Wie wir messen: Für die Berechnung der Temposteigerungen haben wir einen 70 Kilo schweren Fahrer zugrundegelegt, der 230 Watt leistet; das ergibt in jeder der drei Situationen (Sitzposition, Bekleidung, Rad) eine andere Ausgangs­geschwindigkeit.

Die Sitzposition

Der Fahrer verursacht sehr viel mehr Luftwiderstand als das Rad. Der erste und größte Schritt zum schnelleren Fahren ist daher eine Verkleinerung der Stirnfläche: Kopf runter, Arme nach innen! Aufgestützt auf einen Aero­lenker würde man noch schneller – das ist aber nur in Zeitfahren erlaubt. 

  • Einsparung bei 35 km/h: 54 Watt -> 3,9 km/h schneller
  • Kosten: keine

Die Klamotten

Die Kleidung trägt zum Schnellfahren mehr bei, als man vermuten könnte. Dass im Wind flatternde Klamotten bremsen, ist klar. Aber nicht jedes eng anliegende Trikot ist zwangsläufig optimal aero­dynamisch. Am schnellsten sind einteilige Anzüge mit ge­zielt angerauten Partien an Ärmeln und Hosenbeinen und glatten ­Stoffen am Oberkörper. Die Textilien lassen sich sogar für den an­gestrebten Geschwindigkeitsbereich optimieren. Wichtig: Schnelle Kleidung hilft immer – auch wenn die Sitzposition, wie etwa auf ­einem ­Marathon-Rennrad, aerodynamisch nicht ausgereizt ist. 

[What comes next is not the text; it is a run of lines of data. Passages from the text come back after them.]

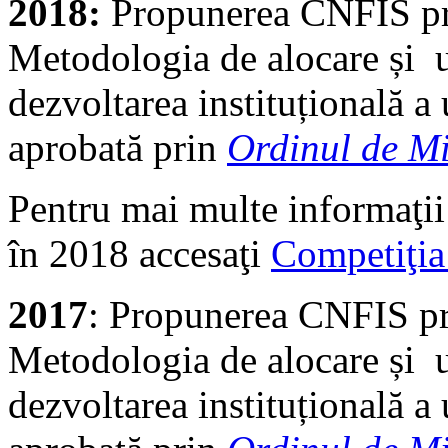
2018:
Propunerea CNFIS pr
Metodologia de alocare și u
dezvoltarea instituțională a u
aprobată prin
Ordinul de Mi
Pentru mai multe informaţii
în 2018 accesaţi
Competiţi
2017
: Propunerea CNFIS p
Metodologia de alocare și u
dezvoltarea instituțională a u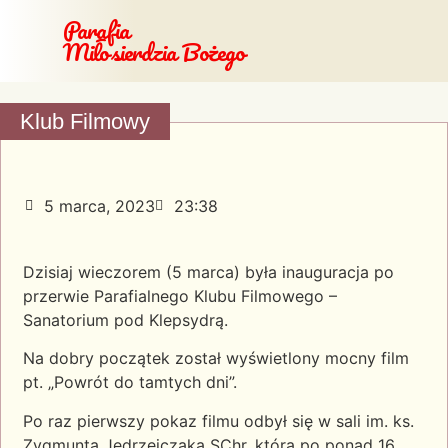
Parafia
Miłosierdzia Bożego
Klub Filmowy
5 marca, 2023
23:38
Dzisiaj wieczorem (5 marca) była inauguracja po
przerwie Parafialnego Klubu Filmowego –
Sanatorium pod Klepsydrą.
Na dobry początek został wyświetlony mocny film
pt. „Powrót do tamtych dni”.
Po raz pierwszy pokaz filmu odbył się w sali im. ks.
Zygmunta Jędrzejczaka SChr, która po ponad 16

  • Einsparung bei 35 km/h: 27 Watt -> 2,3 km/h schneller
  • Kosten: ab 250 Euro

Das Rad

Die wesentlichen Stellschrauben am Rennrad: ­Rahmen-Set und Lenker (schmal und flach) sowie die Laufräder. Rahmenrohre und Felgen mit ­Aeroprofil gleiten um ­einiges leichter durch den Wind als runde Rohre mit großem Querschnitt bzw. kantige ­Felgen. Dieser Vorteil fährt immer mit, das zeigen unsere Experimente – sogar im Windschatten, auch wenn der Effekt ­dabei ­geschmälert wird.